■ **About this exercise**: From the first line to the last, copy the material exactly and leave the pictures out.

■ **Records for processing**:
☆ ☆ ☆ ☆ ☆ ☆ ☆

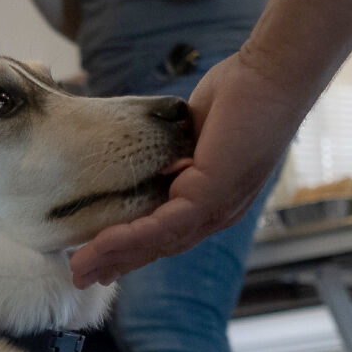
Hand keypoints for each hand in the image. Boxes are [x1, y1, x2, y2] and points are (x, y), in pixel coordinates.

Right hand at [69, 49, 307, 285]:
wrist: (271, 76)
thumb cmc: (240, 94)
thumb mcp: (193, 131)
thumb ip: (172, 152)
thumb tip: (152, 159)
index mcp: (211, 197)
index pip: (165, 232)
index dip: (131, 248)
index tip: (100, 258)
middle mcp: (214, 212)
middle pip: (157, 247)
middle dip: (117, 262)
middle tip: (81, 275)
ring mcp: (215, 208)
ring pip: (156, 243)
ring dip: (114, 257)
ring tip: (80, 267)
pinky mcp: (211, 197)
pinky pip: (163, 225)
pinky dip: (130, 238)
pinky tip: (102, 244)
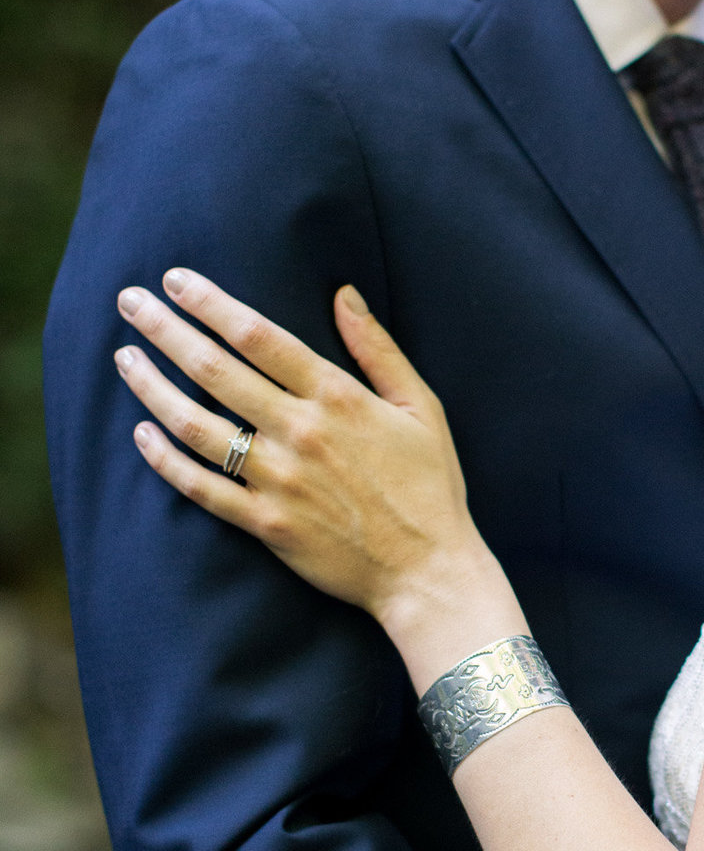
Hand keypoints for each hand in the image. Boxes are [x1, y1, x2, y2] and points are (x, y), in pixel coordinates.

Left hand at [114, 272, 508, 666]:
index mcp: (338, 397)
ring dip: (152, 388)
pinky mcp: (266, 524)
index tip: (176, 279)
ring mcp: (279, 480)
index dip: (210, 302)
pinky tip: (142, 435)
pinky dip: (166, 461)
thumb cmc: (430, 487)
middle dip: (166, 330)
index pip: (258, 336)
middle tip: (131, 301)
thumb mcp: (421, 407)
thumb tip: (343, 293)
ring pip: (196, 425)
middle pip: (215, 370)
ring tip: (125, 359)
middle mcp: (301, 432)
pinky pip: (202, 488)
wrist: (428, 571)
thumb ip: (378, 349)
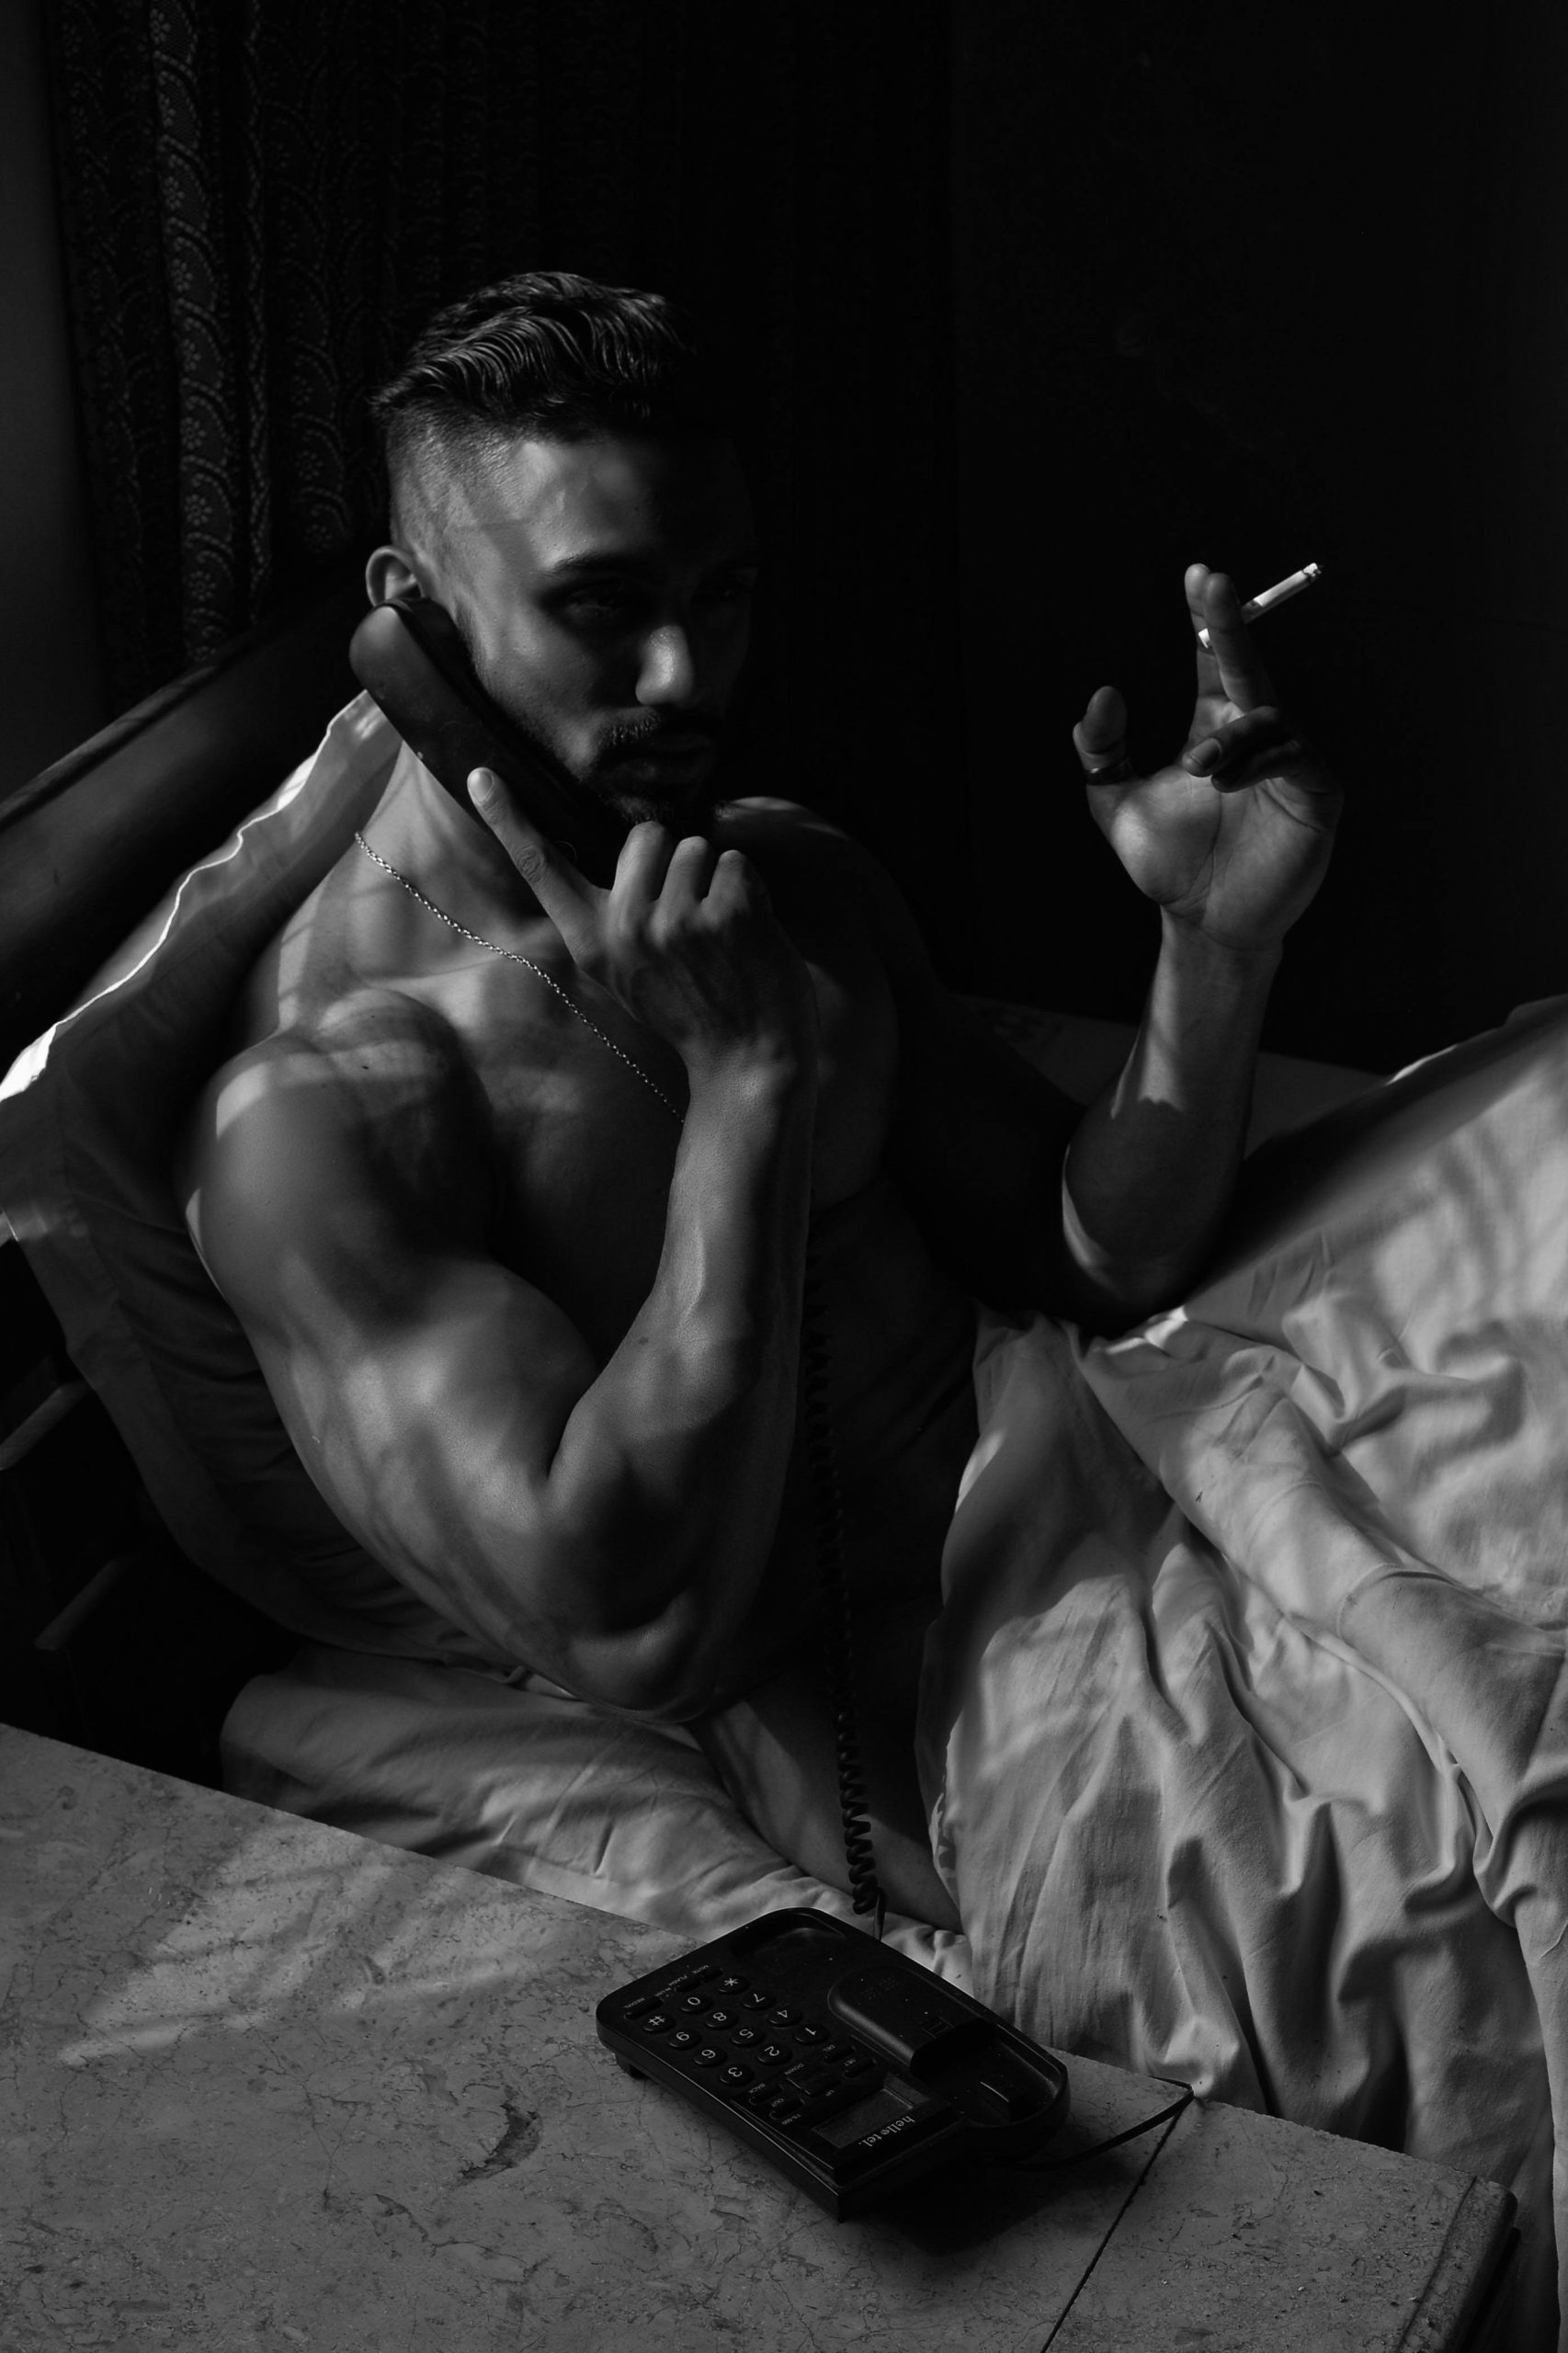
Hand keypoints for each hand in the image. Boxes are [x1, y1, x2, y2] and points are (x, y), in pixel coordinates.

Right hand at [467, 771, 817, 1077]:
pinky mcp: (727, 916)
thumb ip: (608, 920)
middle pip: (644, 834)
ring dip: (714, 879)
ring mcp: (677, 922)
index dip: (508, 819)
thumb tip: (614, 855)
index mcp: (591, 942)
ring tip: (718, 935)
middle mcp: (625, 929)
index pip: (541, 869)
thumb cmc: (688, 1007)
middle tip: (687, 920)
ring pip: (695, 846)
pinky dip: (750, 890)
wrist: (748, 1058)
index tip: (479, 773)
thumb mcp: (625, 973)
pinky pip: (735, 862)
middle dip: (672, 862)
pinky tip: (747, 937)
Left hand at [1073, 564, 1341, 954]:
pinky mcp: (1318, 795)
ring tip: (1198, 767)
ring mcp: (1291, 762)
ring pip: (1268, 719)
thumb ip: (1101, 751)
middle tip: (1215, 583)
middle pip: (1246, 664)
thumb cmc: (1169, 862)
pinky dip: (1260, 764)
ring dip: (1230, 736)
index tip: (1198, 574)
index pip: (1212, 658)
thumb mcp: (1115, 803)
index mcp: (1214, 724)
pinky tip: (1227, 782)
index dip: (1207, 618)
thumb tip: (1102, 694)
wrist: (1204, 922)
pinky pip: (1297, 760)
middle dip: (1230, 623)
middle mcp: (1256, 733)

☆ ☆ ☆ ☆ ☆ ☆ ☆

■ **Answer to the problem**:
Hand keypoints for each hand in the image. Boxes are [x1, y1, x2, y2] and points are (x, y), in pixel coordinates.

Right hand at [69, 49, 307, 285]:
wrist: (271, 76)
thumb cmc: (240, 94)
thumb mcp: (193, 131)
thumb ip: (172, 152)
thumb tip: (152, 159)
index mcp: (211, 197)
index pip: (165, 232)
index dip: (131, 248)
index tip: (100, 258)
middle mcp: (214, 212)
middle pip: (157, 247)
middle dip: (117, 262)
middle tip: (81, 275)
ring mcp: (215, 208)
ring pip: (156, 243)
ring dip: (114, 257)
ring tip: (80, 267)
pinky mcp: (211, 197)
pinky pip: (163, 225)
pinky dip: (130, 238)
pinky tip: (102, 244)
Hand keypoints for each hand in the image. Boxes are [x1, y1, x2, y2] and points are (x, y), in pixel coordinates.

Left hand at [114, 272, 508, 666]:
index mcp: (338, 397)
ring dip: (152, 388)
pinky mcp: (266, 524)
index tip: (176, 279)
ring mcp: (279, 480)
index dip: (210, 302)
pinky tip: (142, 435)
pinky dip: (166, 461)
thumb cmc: (430, 487)
middle dip: (166, 330)
index pip: (258, 336)
middle tip: (131, 301)
thumb mcp: (421, 407)
thumb tip: (343, 293)
ring pip: (196, 425)
middle pip: (215, 370)
ring tip: (125, 359)
middle mcp: (301, 432)
pinky pip: (202, 488)
wrist: (428, 571)
thumb ip: (378, 349)
Hand keypoints for each hand in the image. Boxes are [x1, y1, x2, y2] and points are (x, y), in pixel coordinates.

Right hand at [467, 771, 817, 1077]:
pinky mcp: (727, 916)
thumb ip: (608, 920)
middle pip: (644, 834)
ring dip: (714, 879)
ring mcp: (677, 922)
index dip: (508, 819)
thumb tip: (614, 855)
index mcp: (591, 942)
ring tip: (718, 935)
middle mcp: (625, 929)
index pip: (541, 869)
thumb cmc: (688, 1007)
middle tip: (687, 920)
ring pip: (695, 846)
pinky dip: (750, 890)
wrist: (748, 1058)
index tip: (479, 773)
thumb mcp: (625, 973)
pinky pip: (735, 862)
middle dip: (672, 862)
pinky tip: (747, 937)
Left hand at [1073, 564, 1341, 954]:
pinky mcp: (1318, 795)
ring tip: (1198, 767)
ring mcp: (1291, 762)
ring pip: (1268, 719)
thumb ip: (1101, 751)
middle tip: (1215, 583)
middle pip: (1246, 664)
thumb cmc: (1169, 862)
pinky dip: (1260, 764)
ring dip: (1230, 736)
index tip: (1198, 574)
index pip: (1212, 658)
thumb mcp: (1115, 803)
index mcp: (1214, 724)
pinky tip: (1227, 782)
index dip: (1207, 618)
thumb tip: (1102, 694)
wrist: (1204, 922)
pinky pip: (1297, 760)
middle dip: (1230, 623)
middle mcp: (1256, 733)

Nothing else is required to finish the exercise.